Arbeiter in Fleischfabrik getötet: Kollege festgenommen

12.03.2021 In Deutschlands größtem Schlachtbetrieb ist es am Freitag zu einem tödlichen Streit gekommen. Ein 34-jähriger Mann starb anschließend im Krankenhaus. Die Hintergründe sind derzeit noch offen. Ein Tatverdächtiger wurde festgenommen.

Ein Fahrzeug der Polizei ist im Einsatz. Foto: Jens Wolf/dpa-Zentralbild/dpa © dpa - Deutsche Presse-Agentur GmbH

Bei einem Streit zwischen Arbeitern im Schlachtbetrieb Tönnies in Rheda-Wiedenbrück (Kreis Gütersloh) ist am Freitag ein Mann vor den Augen zahlreicher Kollegen getötet worden.

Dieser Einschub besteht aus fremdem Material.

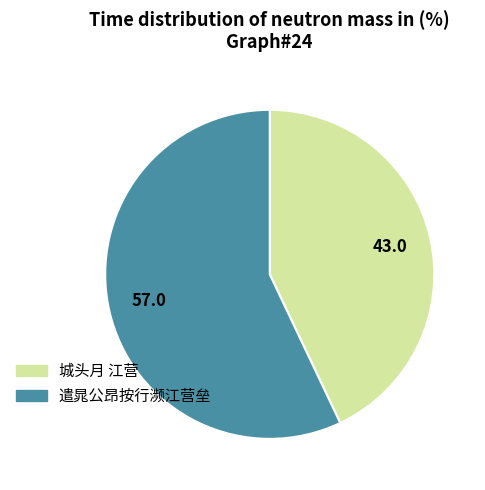

Which category has the biggest portion of the pie?

遣晁公昂按行濒江营垒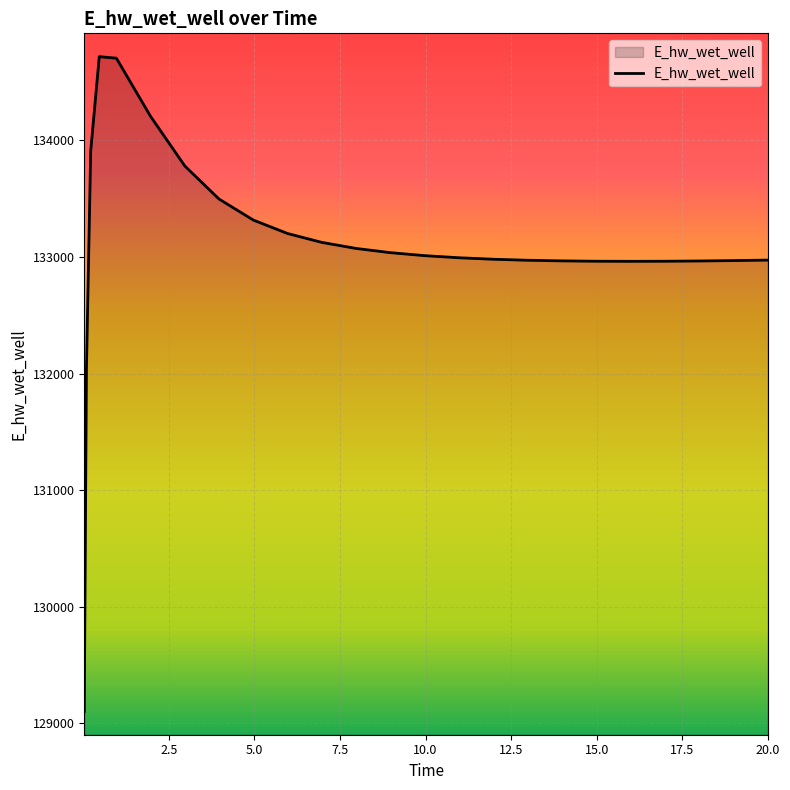

What is the sum of all values?

3327391.6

Laut gemeinsamer Mitteilung von Polizei und Staatsanwaltschaft verletzte gegen 7.00 Uhr ein 35-Jähriger seinen Kollegen (34) mit einem scharfen Gegenstand. Der Jüngere starb im Krankenhaus. Der dringend Tatverdächtige wurde festgenommen. Nach Angaben der Polizei sollte die Leiche noch am Nachmittag obduziert werden.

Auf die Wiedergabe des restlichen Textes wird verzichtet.